Extract provided.
=== Section Start ===

# Raising floor drain without breaking up the floor



## Plumborg

Hey guys,

Im still an apprentice but my shop has me running a couple jobs. Not the point, I just don't have much experience in the different products out there yet. I need to raise the drain but the general really doesn't want to break up the ground and have me push some a longer piece of two inch in. Is there any company that makes 5" round strainers with extended threads or anything like that? Thanks for the help guys.


----------



## Flyout95

Plumborg said:


> Hey guys, Im still an apprentice but my shop has me running a couple jobs. Not the point, I just don't have much experience in the different products out there yet. I need to raise the drain but the general really doesn't want to break up the ground and have me push some a longer piece of two inch in. Is there any company that makes 5" round strainers with extended threads or anything like that? Thanks for the help guys.


They make extensions. 
How much is the drain off?


----------



## budders

Some have an adjustable thread you can just rase it up by unthreading it a little bit


----------



## Plumborg

The new tile will raise the finished floor 5/8"

=== Section End ===

In the forum thread on raising a floor drain, how much will the new tile raise the finished floor? The data that come next have no connection to the forum thread on raising a floor drain.

Data supplied.
=== Section Start ===

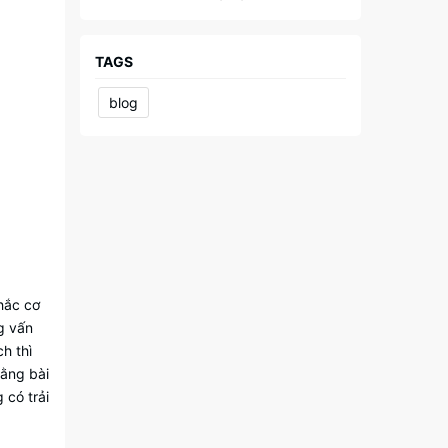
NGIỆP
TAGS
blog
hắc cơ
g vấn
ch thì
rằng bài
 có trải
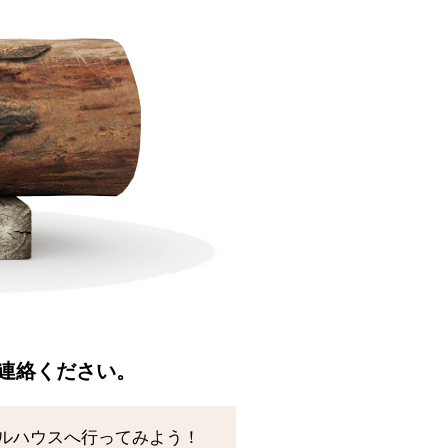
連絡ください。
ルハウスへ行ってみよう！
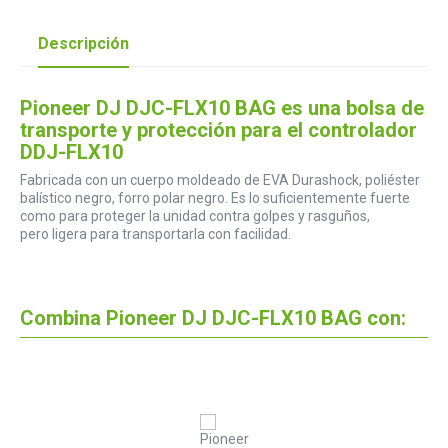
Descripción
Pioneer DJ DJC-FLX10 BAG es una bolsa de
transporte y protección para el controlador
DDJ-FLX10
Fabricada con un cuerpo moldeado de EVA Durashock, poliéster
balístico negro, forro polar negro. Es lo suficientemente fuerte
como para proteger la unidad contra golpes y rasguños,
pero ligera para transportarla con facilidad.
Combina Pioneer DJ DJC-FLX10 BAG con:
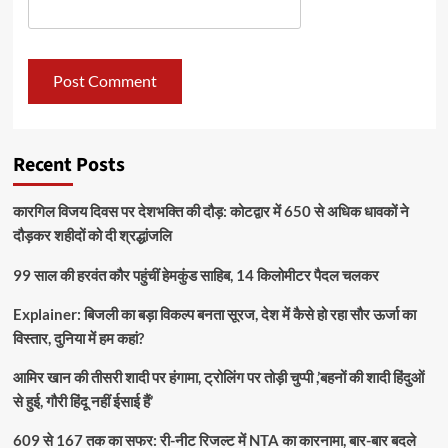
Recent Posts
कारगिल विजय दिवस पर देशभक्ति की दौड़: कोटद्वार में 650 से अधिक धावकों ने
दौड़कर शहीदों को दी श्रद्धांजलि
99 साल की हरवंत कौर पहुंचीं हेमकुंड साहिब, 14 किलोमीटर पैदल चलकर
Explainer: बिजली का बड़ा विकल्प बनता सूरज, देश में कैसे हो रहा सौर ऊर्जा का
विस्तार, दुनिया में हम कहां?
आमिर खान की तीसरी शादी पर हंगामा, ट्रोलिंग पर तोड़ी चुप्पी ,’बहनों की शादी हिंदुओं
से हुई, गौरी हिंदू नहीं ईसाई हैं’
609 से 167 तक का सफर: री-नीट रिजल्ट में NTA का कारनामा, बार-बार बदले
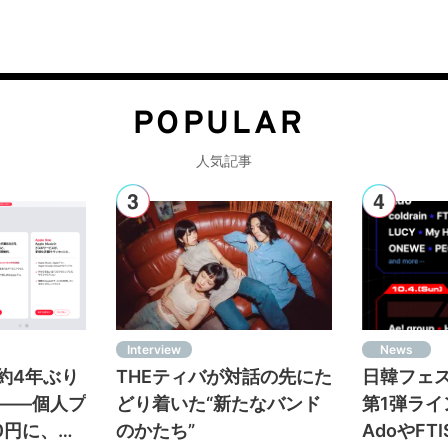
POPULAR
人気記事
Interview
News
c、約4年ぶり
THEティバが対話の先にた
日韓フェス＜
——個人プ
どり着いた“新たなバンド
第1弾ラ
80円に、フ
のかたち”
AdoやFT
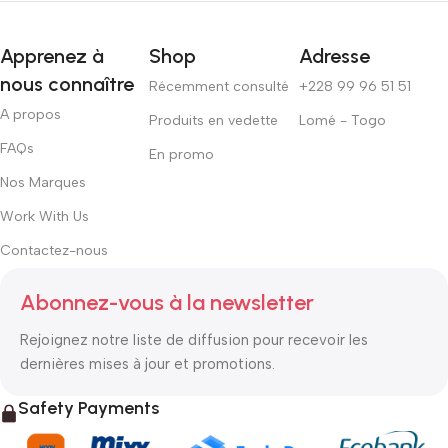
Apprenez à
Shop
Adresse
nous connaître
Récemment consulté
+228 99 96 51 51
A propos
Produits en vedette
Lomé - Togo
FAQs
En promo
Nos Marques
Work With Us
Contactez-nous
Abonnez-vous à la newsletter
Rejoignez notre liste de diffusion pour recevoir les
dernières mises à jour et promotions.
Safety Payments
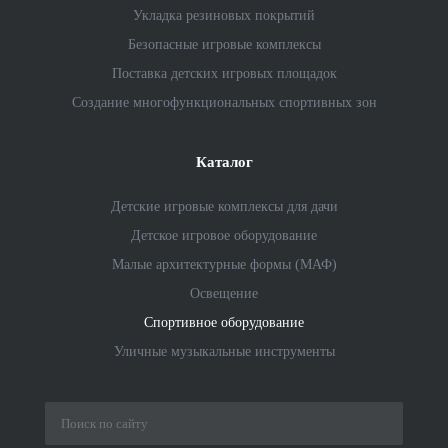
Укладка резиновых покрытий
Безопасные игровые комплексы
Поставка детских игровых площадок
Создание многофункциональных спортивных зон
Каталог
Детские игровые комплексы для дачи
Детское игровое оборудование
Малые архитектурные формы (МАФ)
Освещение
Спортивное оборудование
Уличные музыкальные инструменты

=== Section End ===

Result of the exercise. 5/8 inch.